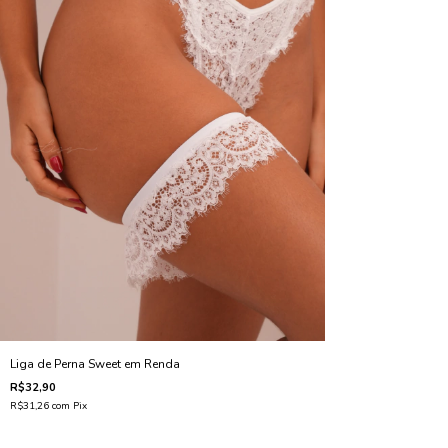
Liga de Perna Sweet em Renda
R$32,90
R$31,26
com
Pix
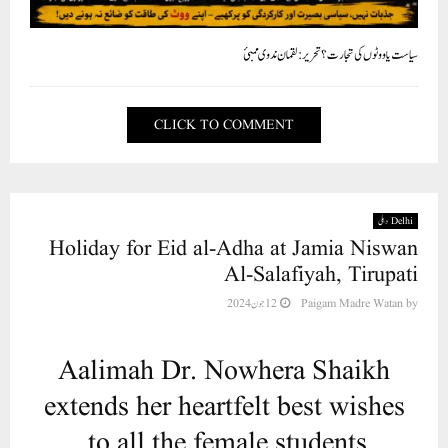
سیاست یا ووٹوں کی تجارت؟ تحریر :لقمان ندوی ممبئ
CLICK TO COMMENT
Delhi دہلی
Holiday for Eid al-Adha at Jamia Niswan
Al-Salafiyah, Tirupati
by
Paigam Madre Watan
12 جون 2024
Aalimah Dr. Nowhera Shaikh
extends her heartfelt best wishes
to all the female students.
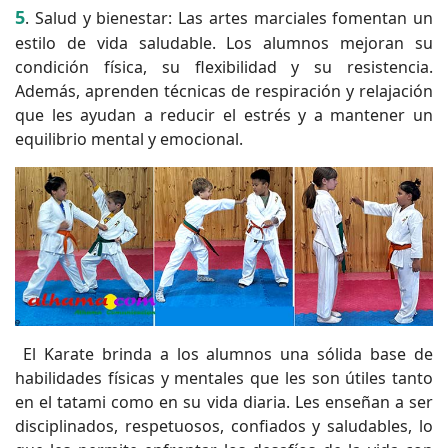
5
. Salud y bienestar: Las artes marciales fomentan un
estilo de vida saludable. Los alumnos mejoran su
condición física, su flexibilidad y su resistencia.
Además, aprenden técnicas de respiración y relajación
que les ayudan a reducir el estrés y a mantener un
equilibrio mental y emocional.
El Karate brinda a los alumnos una sólida base de
habilidades físicas y mentales que les son útiles tanto
en el tatami como en su vida diaria. Les enseñan a ser
disciplinados, respetuosos, confiados y saludables, lo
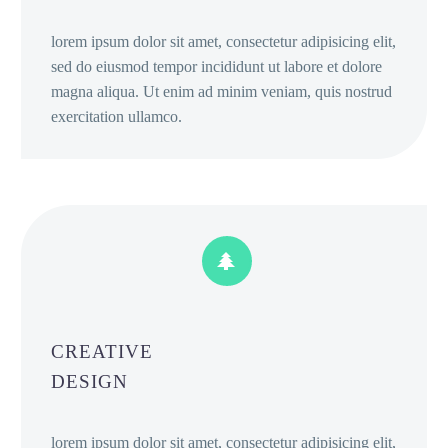
lorem ipsum dolor sit amet, consectetur adipisicing elit,
sed do eiusmod tempor incididunt ut labore et dolore
magna aliqua. Ut enim ad minim veniam, quis nostrud
exercitation ullamco.


CREATIVE
DESIGN
lorem ipsum dolor sit amet, consectetur adipisicing elit,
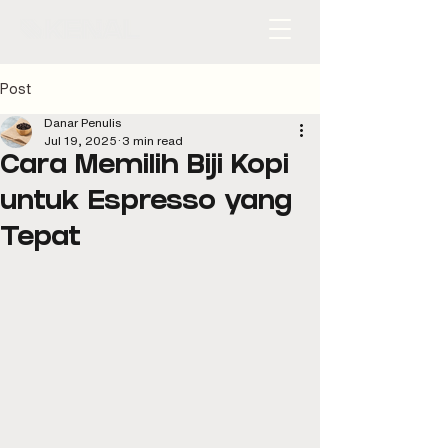
Post
Danar Penulis
Jul 19, 2025
3 min read
Cara Memilih Biji Kopi
untuk Espresso yang
Tepat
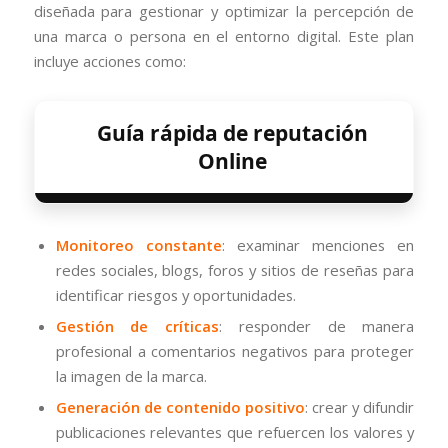
diseñada para gestionar y optimizar la percepción de
una marca o persona en el entorno digital. Este plan
incluye acciones como:
Guía rápida de reputación
Online
Monitoreo constante
: examinar menciones en
redes sociales, blogs, foros y sitios de reseñas para
identificar riesgos y oportunidades.
Gestión de críticas
: responder de manera
profesional a comentarios negativos para proteger
la imagen de la marca.
Generación de contenido positivo
: crear y difundir
publicaciones relevantes que refuercen los valores y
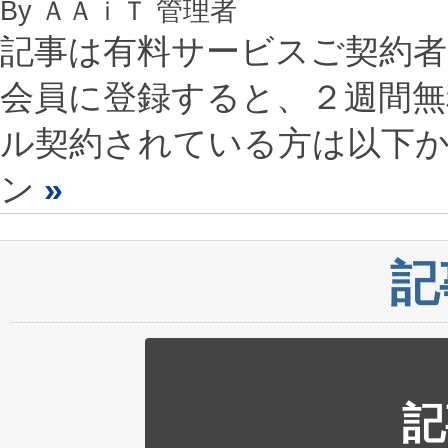
By ＡＡｉＴ 管理者
記事は有料サービスご契約
会員に登録すると、２週間
ル契約されている方は以下
ン
»
記
記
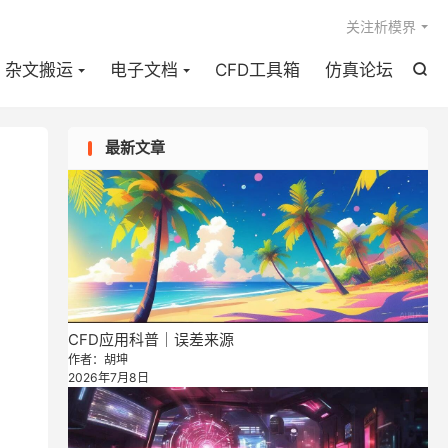

关注析模界
杂文搬运
电子文档
CFD工具箱
仿真论坛

最新文章
CFD应用科普｜误差来源
作者：胡坤
2026年7月8日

——————

Task instructions = If a line in the data holds the string "alumnos", copy that line.

Answer space =
estilo de vida saludable. Los alumnos mejoran su
El Karate brinda a los alumnos una sólida base de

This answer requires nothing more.